#Redox Reactions: The Ultimate Guide

Hey there, future AP Chem master! 🌟 Let's dive into redox reactions, the final boss of this unit. Remember, you've already conquered precipitation and acid-base reactions – you got this! 💪

#What are Redox Reactions?

Redox reactions, short for oxidation-reduction reactions, are all about the transfer of electrons between atoms, leading to changes in their oxidation states. Think of it as a game of electron hot potato! 🥔

An oxidation state is like an atom's charge in a compound, showing how many electrons it has gained or lost compared to its neutral state. It's a number, positive or negative, that helps us track electron movement.

• Oxidation: When an atom loses electrons, its oxidation number increases. It's like going up a level! ⬆️

• Reduction: When an atom gains electrons, its oxidation number decreases. It's like going down a level! ⬇️

#Quick Recap:

• Redox reactions involve electron transfer.
• Oxidation is losing electrons (oxidation number increases).
• Reduction is gaining electrons (oxidation number decreases).
• The oxidized substance "donates" electrons to the reduced substance.

Writing out redox reactions shows us exactly how electrons are being transferred. Let's get into the nitty-gritty!

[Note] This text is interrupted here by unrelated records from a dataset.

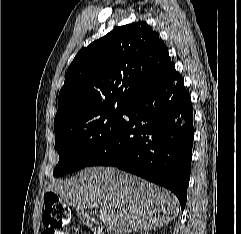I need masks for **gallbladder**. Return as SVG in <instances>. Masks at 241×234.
I'll return each mask as SVG.
<instances>
[{
	"label": "gallbladder",
	"instance_id": "obj_1",
	"mask_svg": "<svg viewBox=\"0 0 241 234\" xmlns=\"http://www.w3.org/2000/svg\"><path fill=\"white\" fill-rule=\"evenodd\" d=\"M78 216L80 217V219H81L84 223H86V224L89 225V219H90V217H89L83 210L78 211Z\"/></svg>",
	"mask_w": 241,
	"mask_h": 234
}]
</instances>
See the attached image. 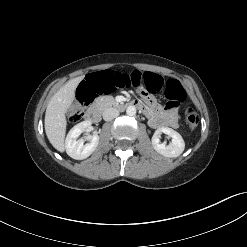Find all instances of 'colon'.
<instances>
[{
  "instance_id": "1",
  "label": "colon",
  "mask_w": 247,
  "mask_h": 247,
  "mask_svg": "<svg viewBox=\"0 0 247 247\" xmlns=\"http://www.w3.org/2000/svg\"><path fill=\"white\" fill-rule=\"evenodd\" d=\"M138 90L151 93L164 91L169 107H176L186 97V92L181 84L174 79L165 81L161 76L134 71L130 73L128 66L110 67L107 71H98L88 75L78 88V100L71 111V120L79 121L86 111L87 106L100 94H112L127 90L131 85ZM184 117L187 126L195 129L199 123V116L193 107H186Z\"/></svg>"
}]
</instances>
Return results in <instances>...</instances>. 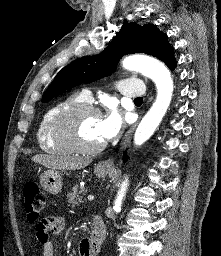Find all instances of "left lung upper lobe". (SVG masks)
I'll list each match as a JSON object with an SVG mask.
<instances>
[{
  "label": "left lung upper lobe",
  "instance_id": "left-lung-upper-lobe-1",
  "mask_svg": "<svg viewBox=\"0 0 221 256\" xmlns=\"http://www.w3.org/2000/svg\"><path fill=\"white\" fill-rule=\"evenodd\" d=\"M126 53H145L157 57L173 70L176 61L168 37L156 25L124 23L106 49L94 56L76 60L60 70L47 88L42 102L65 90L112 74L119 59Z\"/></svg>",
  "mask_w": 221,
  "mask_h": 256
}]
</instances>
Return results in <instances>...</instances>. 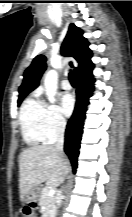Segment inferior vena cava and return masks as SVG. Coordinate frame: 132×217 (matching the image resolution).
<instances>
[{
  "instance_id": "obj_1",
  "label": "inferior vena cava",
  "mask_w": 132,
  "mask_h": 217,
  "mask_svg": "<svg viewBox=\"0 0 132 217\" xmlns=\"http://www.w3.org/2000/svg\"><path fill=\"white\" fill-rule=\"evenodd\" d=\"M65 126L66 122L65 121H60L58 125V131H57V141L55 144V148L63 154V148H64V132H65Z\"/></svg>"
}]
</instances>
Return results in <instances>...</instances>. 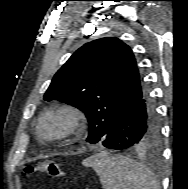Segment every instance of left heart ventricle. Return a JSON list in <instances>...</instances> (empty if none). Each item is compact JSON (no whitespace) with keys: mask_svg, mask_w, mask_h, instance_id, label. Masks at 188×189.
Instances as JSON below:
<instances>
[{"mask_svg":"<svg viewBox=\"0 0 188 189\" xmlns=\"http://www.w3.org/2000/svg\"><path fill=\"white\" fill-rule=\"evenodd\" d=\"M61 127V122L58 119H48L42 126V131L47 134L51 135L58 131Z\"/></svg>","mask_w":188,"mask_h":189,"instance_id":"1","label":"left heart ventricle"}]
</instances>
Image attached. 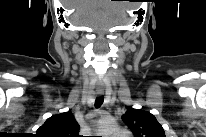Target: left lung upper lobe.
I'll list each match as a JSON object with an SVG mask.
<instances>
[{
	"instance_id": "1",
	"label": "left lung upper lobe",
	"mask_w": 206,
	"mask_h": 137,
	"mask_svg": "<svg viewBox=\"0 0 206 137\" xmlns=\"http://www.w3.org/2000/svg\"><path fill=\"white\" fill-rule=\"evenodd\" d=\"M134 137H166L163 127L150 112L130 108L122 116Z\"/></svg>"
}]
</instances>
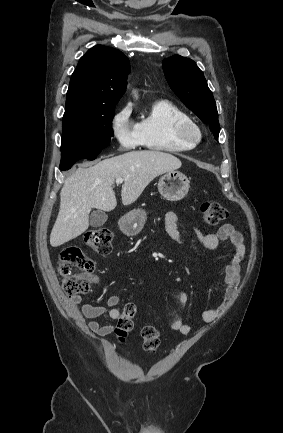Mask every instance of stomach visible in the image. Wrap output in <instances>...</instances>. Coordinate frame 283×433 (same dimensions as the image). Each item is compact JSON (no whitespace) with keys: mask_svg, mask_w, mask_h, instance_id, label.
Here are the masks:
<instances>
[{"mask_svg":"<svg viewBox=\"0 0 283 433\" xmlns=\"http://www.w3.org/2000/svg\"><path fill=\"white\" fill-rule=\"evenodd\" d=\"M189 188L190 184L187 176L183 172H179V170H170V172H166L159 178L158 190L167 200H181L186 196ZM145 221V210L143 208H134V210L126 212L124 217L119 219L118 225L124 235L133 237V235H138L142 231Z\"/></svg>","mask_w":283,"mask_h":433,"instance_id":"obj_1","label":"stomach"}]
</instances>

#Assigning Oxidation Numbers

To figure out who's gaining and who's losing, we need to assign oxidation numbers. Here are the rules:

1. Free Elements: (like Br₂, Na, P₄) have an oxidation number of 0.
2. Neutral Molecules: The oxidation numbers of all atoms sum to 0. For example, in IF₆, if iodine's oxidation number is x and fluorine's is y, then x + 6y = 0. 3. Monatomic Ions: The oxidation number equals the ion's charge (e.g., Na⁺ is +1, Cl⁻ is -1).
3. Oxygen: Usually -2, except in peroxides (H₂O₂, O₂⁻²) where it's -1.
4. Hydrogen: Usually +1, except in metal hydrides (LiH, BaH₂) where it's -1.
5. Fluorine: Always -1. Other halogens are usually -1 but can vary.
6. Fractions: Oxida...